Our seventh and final example (Figure Cartesian time axis, example 7) illustrates annotation of year-days. Unless we specify the formatting with a leading hyphen in FORMAT_DATE_MAP we get 3-digit integer days. Note that in order to have the two years annotated we need to allow for the annotation of small fractional intervals; normally such truncated interval must be at least half of a full interval.

gmt begin GMT_-B_time7
gmt set GMT_THEME cookbook
gmt set FORMAT_DATE_MAP jjj TIME_INTERVAL_FRACTION 0.05 FONT_ANNOT_PRIMARY +9p
gmt basemap -R2000-12-15T/2001-1-15T/0/1 -JX12c/0.5c -Bpxa5Df1d -Bsxa1Y -BS
gmt end show


Cartesian time axis, example 7

### 4.3.8. Custom axes¶

Irregularly spaced annotations or annotations based on look-up tables can be implemented using the custom annotation mechanism. Here, we given the c (custom) type to the -B option followed by a filename that contains the annotations (and tick/grid-lines specifications) for one axis. The file can contain any number of comments (lines starting with #) and any number of records of the format

coord type [label]

The coord is the location of the desired annotation, tick, or grid-line, whereas type is a string composed of letters from a (annotation), i interval annotation, f frame tick, and g gridline. You must use either a or i within one file; no mixing is allowed. The coordinates should be arranged in increasing order. If label is given it replaces the normal annotation based on the coord value. Our last example (Figure Custom and irregular annotations) shows such a custom basemap with an interval annotations on the x-axis and irregular annotations on the y-axis.

cat << EOF >| xannots.txt
416.0	ig	Devonian
443.7	ig	Silurian
488.3	ig	Ordovician
542	ig	Cambrian
EOF
cat << EOF >| yannots.txt
0	a
1	a
2	f
2.71828	ag	e
3	f
3.1415926	ag	@~p@~
4	f
5	f
6	f
6.2831852	ag	2@~p@~
EOF

gmt begin GMT_-B_custom
gmt set GMT_THEME cookbook
gmt basemap -R416/542/0/6.2831852 -JX-12c/6c -Bpx25f5g25+u" Ma" -Bpycyannots.txt -Bsxcxannots.txt -BWS+glightblue \
--MAP_ANNOT_OFFSET_SECONDARY=10p --MAP_GRID_PEN_SECONDARY=2p
gmt end show


Custom and irregular annotations, tick-marks, and gridlines.

## 4.4. Timestamps on plots: The -U option¶

Syntax

-U[label|+c][+jjust][+odx/dy]

Draw GMT time stamp logo on plot.

Description

The -U option draws the GMT system time stamp on the plot. The following modifiers are supported:

• label to append the text string given in label (which must be surrounded by double quotes if it contains spaces).

- _What this exercise asks_:
(1) Print everything in the GMT axis passage from "## 4.4. Timestamps" down to "it contains spaces).".
(2) Answer these questions using the GMT axis passage:
(a) Without a leading hyphen in FORMAT_DATE_MAP, what kind of days does the year-day example annotate?
(b) Which two letters cannot be mixed within one custom annotation file?
(c) What does the -U option draw on the plot?

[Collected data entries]
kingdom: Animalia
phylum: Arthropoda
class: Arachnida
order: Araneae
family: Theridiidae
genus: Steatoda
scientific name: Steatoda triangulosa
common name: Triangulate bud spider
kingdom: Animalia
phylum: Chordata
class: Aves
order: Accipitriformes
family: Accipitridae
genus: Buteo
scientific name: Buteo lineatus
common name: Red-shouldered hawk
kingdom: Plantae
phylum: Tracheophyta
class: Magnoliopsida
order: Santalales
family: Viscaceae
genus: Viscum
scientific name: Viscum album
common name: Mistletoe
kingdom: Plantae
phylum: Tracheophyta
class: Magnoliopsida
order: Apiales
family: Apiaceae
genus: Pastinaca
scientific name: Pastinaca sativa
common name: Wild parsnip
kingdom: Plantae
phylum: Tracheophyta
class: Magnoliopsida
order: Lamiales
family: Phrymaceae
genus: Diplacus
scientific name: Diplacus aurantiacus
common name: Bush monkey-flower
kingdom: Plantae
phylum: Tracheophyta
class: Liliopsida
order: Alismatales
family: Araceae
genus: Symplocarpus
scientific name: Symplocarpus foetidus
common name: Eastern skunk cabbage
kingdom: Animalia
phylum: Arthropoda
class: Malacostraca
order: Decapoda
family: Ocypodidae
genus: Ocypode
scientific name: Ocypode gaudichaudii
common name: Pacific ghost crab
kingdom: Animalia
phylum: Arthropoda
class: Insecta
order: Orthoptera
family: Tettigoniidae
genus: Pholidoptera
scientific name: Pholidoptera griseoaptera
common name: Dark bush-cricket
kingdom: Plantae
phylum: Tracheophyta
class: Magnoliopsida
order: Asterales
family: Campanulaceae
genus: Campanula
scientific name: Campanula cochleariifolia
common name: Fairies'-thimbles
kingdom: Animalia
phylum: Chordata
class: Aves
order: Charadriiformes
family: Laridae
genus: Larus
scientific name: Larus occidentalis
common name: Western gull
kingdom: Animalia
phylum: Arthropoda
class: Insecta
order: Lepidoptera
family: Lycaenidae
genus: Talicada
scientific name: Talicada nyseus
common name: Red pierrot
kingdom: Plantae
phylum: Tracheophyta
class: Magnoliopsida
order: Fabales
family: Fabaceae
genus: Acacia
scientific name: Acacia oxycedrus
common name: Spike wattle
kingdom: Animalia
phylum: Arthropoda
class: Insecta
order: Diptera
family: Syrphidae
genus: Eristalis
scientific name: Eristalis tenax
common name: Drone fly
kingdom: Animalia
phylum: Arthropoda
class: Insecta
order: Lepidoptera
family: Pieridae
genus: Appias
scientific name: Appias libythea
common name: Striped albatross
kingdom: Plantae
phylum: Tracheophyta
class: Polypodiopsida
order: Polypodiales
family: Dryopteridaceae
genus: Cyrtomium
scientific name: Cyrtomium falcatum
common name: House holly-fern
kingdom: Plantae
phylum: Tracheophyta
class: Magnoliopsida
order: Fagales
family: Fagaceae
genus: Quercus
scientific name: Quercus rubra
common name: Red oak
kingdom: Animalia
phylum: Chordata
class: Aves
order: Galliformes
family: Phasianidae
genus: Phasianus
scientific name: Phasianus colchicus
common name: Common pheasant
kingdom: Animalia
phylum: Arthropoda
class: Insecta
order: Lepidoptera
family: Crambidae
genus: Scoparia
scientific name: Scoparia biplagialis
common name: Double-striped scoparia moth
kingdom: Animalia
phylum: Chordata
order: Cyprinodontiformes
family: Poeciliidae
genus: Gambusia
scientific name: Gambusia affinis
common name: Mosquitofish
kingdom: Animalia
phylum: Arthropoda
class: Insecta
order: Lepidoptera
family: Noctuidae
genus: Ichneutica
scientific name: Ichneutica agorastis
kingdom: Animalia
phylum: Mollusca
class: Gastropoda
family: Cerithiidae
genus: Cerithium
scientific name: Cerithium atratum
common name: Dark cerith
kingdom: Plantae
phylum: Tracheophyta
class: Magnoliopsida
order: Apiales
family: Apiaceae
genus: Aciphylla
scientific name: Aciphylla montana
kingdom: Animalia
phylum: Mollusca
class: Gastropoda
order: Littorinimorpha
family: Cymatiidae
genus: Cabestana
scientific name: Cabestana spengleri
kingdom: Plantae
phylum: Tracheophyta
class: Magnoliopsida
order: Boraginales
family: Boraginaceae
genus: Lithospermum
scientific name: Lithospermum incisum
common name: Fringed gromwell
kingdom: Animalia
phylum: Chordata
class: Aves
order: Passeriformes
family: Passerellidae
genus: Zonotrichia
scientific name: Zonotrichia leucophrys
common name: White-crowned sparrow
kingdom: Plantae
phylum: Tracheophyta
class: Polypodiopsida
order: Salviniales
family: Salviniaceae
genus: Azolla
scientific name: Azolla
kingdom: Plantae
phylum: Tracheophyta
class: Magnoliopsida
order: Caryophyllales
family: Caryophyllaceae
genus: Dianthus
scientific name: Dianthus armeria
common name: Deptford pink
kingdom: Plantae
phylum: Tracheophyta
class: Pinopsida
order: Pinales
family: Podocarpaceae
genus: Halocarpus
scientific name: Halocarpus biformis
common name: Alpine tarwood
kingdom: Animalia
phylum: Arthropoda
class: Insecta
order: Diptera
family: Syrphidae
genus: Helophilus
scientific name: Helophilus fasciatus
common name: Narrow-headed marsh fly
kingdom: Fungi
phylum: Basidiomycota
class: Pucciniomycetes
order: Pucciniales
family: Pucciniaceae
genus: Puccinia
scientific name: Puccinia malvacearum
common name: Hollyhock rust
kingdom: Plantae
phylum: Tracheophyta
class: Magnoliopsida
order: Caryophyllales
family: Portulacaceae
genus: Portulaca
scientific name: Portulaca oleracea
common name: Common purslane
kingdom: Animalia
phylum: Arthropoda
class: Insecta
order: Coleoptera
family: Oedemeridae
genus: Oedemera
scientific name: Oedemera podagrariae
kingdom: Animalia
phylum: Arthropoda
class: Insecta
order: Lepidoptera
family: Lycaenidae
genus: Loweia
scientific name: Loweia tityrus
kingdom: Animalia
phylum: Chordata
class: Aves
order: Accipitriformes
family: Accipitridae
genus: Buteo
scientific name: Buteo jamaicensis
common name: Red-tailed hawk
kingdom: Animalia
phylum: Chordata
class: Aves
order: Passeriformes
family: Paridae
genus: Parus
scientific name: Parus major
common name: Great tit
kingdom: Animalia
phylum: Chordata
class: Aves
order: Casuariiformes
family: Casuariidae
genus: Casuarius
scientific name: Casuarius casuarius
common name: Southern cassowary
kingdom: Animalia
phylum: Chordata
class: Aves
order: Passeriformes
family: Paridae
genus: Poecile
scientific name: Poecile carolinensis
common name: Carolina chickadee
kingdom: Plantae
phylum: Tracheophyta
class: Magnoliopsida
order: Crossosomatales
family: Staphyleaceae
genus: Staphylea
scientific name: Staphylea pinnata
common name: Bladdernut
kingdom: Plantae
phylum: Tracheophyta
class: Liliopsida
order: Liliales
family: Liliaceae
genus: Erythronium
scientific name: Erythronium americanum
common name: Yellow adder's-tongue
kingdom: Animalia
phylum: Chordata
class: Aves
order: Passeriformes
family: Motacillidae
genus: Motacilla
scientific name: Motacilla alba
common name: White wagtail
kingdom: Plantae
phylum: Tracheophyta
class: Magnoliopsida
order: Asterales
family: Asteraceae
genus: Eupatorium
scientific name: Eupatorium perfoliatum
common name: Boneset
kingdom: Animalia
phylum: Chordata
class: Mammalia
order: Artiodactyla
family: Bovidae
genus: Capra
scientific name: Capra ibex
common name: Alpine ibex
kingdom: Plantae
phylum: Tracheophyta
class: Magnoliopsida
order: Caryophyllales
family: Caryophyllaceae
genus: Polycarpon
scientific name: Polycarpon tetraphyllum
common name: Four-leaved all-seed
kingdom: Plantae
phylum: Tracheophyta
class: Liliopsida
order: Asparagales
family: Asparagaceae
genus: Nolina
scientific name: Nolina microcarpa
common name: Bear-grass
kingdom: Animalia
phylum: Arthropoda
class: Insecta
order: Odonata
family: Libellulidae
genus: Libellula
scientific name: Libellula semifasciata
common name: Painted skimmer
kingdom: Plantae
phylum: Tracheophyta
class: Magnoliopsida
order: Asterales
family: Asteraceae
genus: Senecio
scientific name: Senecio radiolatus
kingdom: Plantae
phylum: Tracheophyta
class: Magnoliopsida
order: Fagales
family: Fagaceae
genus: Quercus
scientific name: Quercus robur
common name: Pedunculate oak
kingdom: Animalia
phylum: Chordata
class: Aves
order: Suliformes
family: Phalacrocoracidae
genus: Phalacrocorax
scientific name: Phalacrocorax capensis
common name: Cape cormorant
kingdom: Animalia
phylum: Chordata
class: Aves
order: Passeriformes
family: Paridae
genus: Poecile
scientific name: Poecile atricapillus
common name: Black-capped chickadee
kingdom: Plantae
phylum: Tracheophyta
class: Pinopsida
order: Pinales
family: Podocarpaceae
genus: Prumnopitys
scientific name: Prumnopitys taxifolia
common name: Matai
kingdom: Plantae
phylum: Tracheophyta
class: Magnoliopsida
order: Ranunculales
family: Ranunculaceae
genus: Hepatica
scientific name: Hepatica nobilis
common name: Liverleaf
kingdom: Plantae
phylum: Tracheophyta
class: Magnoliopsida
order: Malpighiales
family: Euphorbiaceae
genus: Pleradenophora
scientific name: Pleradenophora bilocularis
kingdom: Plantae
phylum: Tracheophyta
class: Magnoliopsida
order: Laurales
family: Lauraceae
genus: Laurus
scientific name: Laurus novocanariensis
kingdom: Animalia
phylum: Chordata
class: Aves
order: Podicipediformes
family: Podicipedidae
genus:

- _Answers for the tasks_:
(1)
## 4.4. Timestamps on plots: The -U option¶

Syntax

-U[label|+c][+jjust][+odx/dy]

Draw GMT time stamp logo on plot.

Description

The -U option draws the GMT system time stamp on the plot. The following modifiers are supported:

• label to append the text string given in label (which must be surrounded by double quotes if it contains spaces).

(2)
(a) 3-digit integer days.
(b) a and i.
(c) The GMT system time stamp.